Enfin face à certains, mais seulement certains sujets, comme si les autres demandent encore un temps de réflexion : « ce que je retiens par Ségolène Royal ». Et là encore je suis surpris de la tonalité. Pas de certitude, pas de discours superficiel ou démagogique. Les idées sont reformulées. Certaines pistes sont avancées plus ou moins formelles. Le reste est à faire ou à préciser . Ce reste à faire est mis en avant comme effectivement un pacte sans devenir une promesse prématurée. Pas de recette miracle vis-à-vis de nombreux points. Seulement la preuve d’une écoute et d’une volonté de rechercher à plus ou moins long terme des solutions avec les politiques et les volontaires.
Bien sur il n’y a eu que 135000 propositions en regard des millions de personnes qui, comme moi, n’ont pas pris part au débat, par scepticisme, par découragement, par désintérêt, par manque d’idée, peut importe. On pourra toujours dire que cette synthèse est la somme de 135000 propositions partiales et que cela ne peut se substituer à l’intelligence politique de nos 577 députés (Cela représente un équivalent de 230 propositions par députés ! Ce qui est quand même un tant soit peu représentatif !).
Pour moi cela est, à coup sûr, très intéressant. Cela m’a poussé à entrer dans quelques textes et à enregistrer, avant de les imprimer, les quelques 600 pages de synthèse.

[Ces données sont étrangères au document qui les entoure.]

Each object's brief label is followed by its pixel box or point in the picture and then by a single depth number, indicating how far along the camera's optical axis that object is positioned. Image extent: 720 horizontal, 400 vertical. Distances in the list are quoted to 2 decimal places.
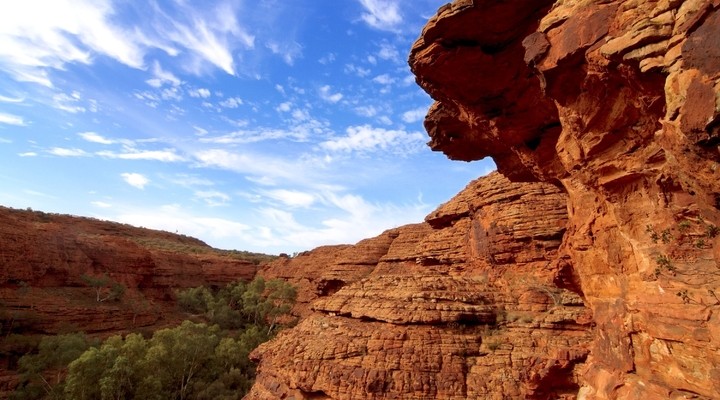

Oui, Ségolène, il y a sûrement du grain à moudre. Démagogie ? Ce serait un procès d’intention. Vrai projet de gouvernement ? Pas encore. De méthode ? Sûrement. Souhaitons le !
Par contre, au-delà de l’enthousiasme de quelques personnes de la société civile, il est sûr que cette méthode, cette parole rendue aux anonymes, ce canal direct parallèle à la hiérarchie de l’organisation politique, doit gêner plus d’un de nos professionnels de la politique. Là encore, les nouveaux modes de communication, cette société qui devient, non pas une société individualiste mais une société en réseau (et non pas de réseaux), sont peut être encore en train de changer la donne. C’est finalement le pari, dérangeant, risqué, déstabilisant de Ségolène Royal.
Ce qui est sûr, c’est que je me suis promis de lire ce pavé (comme j’avais lu celui de la constitution européenne) et de me faire ma propre idée.
Envie aussi de continuer à suivre cette aventure, avec ce petit fourmillement que crée le risque et la curiosité, même en politique, même sur un sujet aussi important que celui de gouverner la France.
Bravo, nourrissons nous de nos incertitudes pour en faire une gouvernance positive. Il n’a suffit que d’une boussole pour découvrir le nouveau monde.
PS : Il y a eu en effet beaucoup de critique sur le manque de maturité du pacte, l’absence de chiffrage … Je voudrais faire un parallèle. Quand un grand groupe industriel (dont certains représentent la taille d’une état) change de dirigeant, on choisit celui-ci sur un potentiel. On ne lui demande jamais d’arriver avec une solution toute faite. Il prend quelques mois (souvent trois) pour comprendre. Puis il ne propose pas de solution. Il propose de grandes orientations (augmenter la gamme de produit, réduire les coûts de production de x %, …) Il demande alors à ses collaborateurs de mettre en place les plans d’action permettant d’atteindre les objectifs stratégiques. Son rôle est de piloter : mesurer, réorienter, motiver. Ce n’est pas celui de faire, ni de tout savoir. Son rôle est de comprendre pour agir.
Pourquoi n’en est-il pas de même en politique ? Faut-il qu’un candidat sache répondre à toutes les questions ? Doit-il avoir des recettes toutes faites ?
Sûrement pas. C’est alors qu’il devient, à mon avis, crédible.